Вот только злую шутку сыграл проклятый язык, не принимающий, видимо, брата за краскома и комполка.
– Погром, говоришь? Ясненько. Жалобщики, стало быть, навалили? Нехай! А я считаю – справедливо! Малая беда лучше большой. Пусть уж лучше евреев забижают, чем всех подряд… Те не овечки невинные, по правде сказать. Золотишко их, чужими слезами и потом намытое, грех не пустить по ветру. Ты, брат, за своих переживай, а у этих… Оглянуться не успеешь, обдурят мужичков и по новой мяском обрастут. Еврейчиков пожалел? А парней, что головы при штурме сложили, не? Не жалко? А выжившие право имеют. Война не мамкина титька: молочка не даст, а кровушки сколько хошь даст напиться. На фронте так: кто сам себя не сберег, тот и не прав.
– Может, и твоя правда, брат. Только ты свою правду до девчушки, чью жизнь твои герои сломали, донеси. До отца ейного, что на чердаке с горя повесился! До мамки, что умом тронулась, оттого что через нее твой взвод прошел… Как тебе такое?! Кха-кххххх…
Выйди, такой герой, на площадь и заяви: «Евреи – это ж не люди совсем, хоть облик людской имеют, а жиды. Посему будем их убивать, грабить и насиловать. А с остальными гражданами у нас мир, уважение и полное монпансье в шоколаде». Так?!
– Да не так! Но и по-другому – никак! Не будет иначе. Слабого гни! Чтоб у сильного мысли не было сопротивляться! Человеком хочешь остаться? Во! Фигу видал! Не выйдет! Кровь, говно, гной, понос, болячки, вши, страх! Вот война! Тот, кто человеком хотел остаться, в овраге догнивает. Его ж свои придушили по-тихому, чтоб своя совесть не зудела. Что? Не так, скажешь? Мало крови невинной на твоих руках? Так какого хрена на моих ее рассматриваешь?.. Хорошеньким он хочет… Порядочным… Где твоя совесть была, когда ты с моей бабой переспал? Чего уставился?! «…Твоя правда, брат». После такого сюрприза мне козел, что у жидов забрали на общественный кулеш, и тот роднее. Потому как он меньшая скотина, чем ты.
Был у меня брат, Стасем звали! Да на жаль, моль его посекла, труха одна осталась, Булат он… По виду да, орел! А внутри – тьфу! Гнилушка! Расстреляй теперь, если хочешь! Сила на твоей стороне, но – не правда. Правды нету за тобой! Что? Съел, братишка?! Падла ты…

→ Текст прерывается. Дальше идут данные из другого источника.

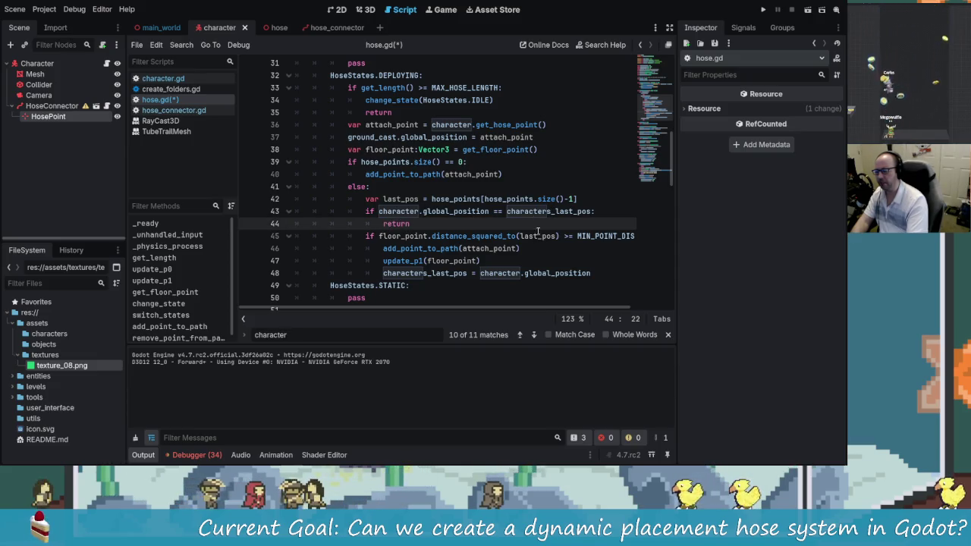
left_click(396, 224)
double_click(396, 224)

Стас поджал губы, словно переваривая ведро помоев.
Сергей же вздернулся с табурета, сжал кулаки. Лицо его побелело и превратилось в восковую, жуткую, как у покойника, маску. Мышцы под гимнастеркой взбугрились и начали подрагивать. Был он в этот момент похож на дворового повидавшего виды кота, вздыбившегося дугой перед соперником в ожидании неминуемой драки.
Булат тяжело задышал, подавляя накатившую изнутри волну ярости.
– Торопишься, брат. Это второй вопрос, по которому вызвал тебя. Чтоб ты понимал. За спиной твоей бабу не кадрил, мысли такой не было. Сама пришла. Пробовал урезонить, но… ты знаешь Миру, не тебе рассказывать. Вышло так, как вышло! Стыда перед тобой нету. Разговор короткий. Была твоя, теперь – моя! Попробуй принять, зла и обиды не держи. Кабы не ее выбор, в ту сторону не посмотрел бы. Теперь – так!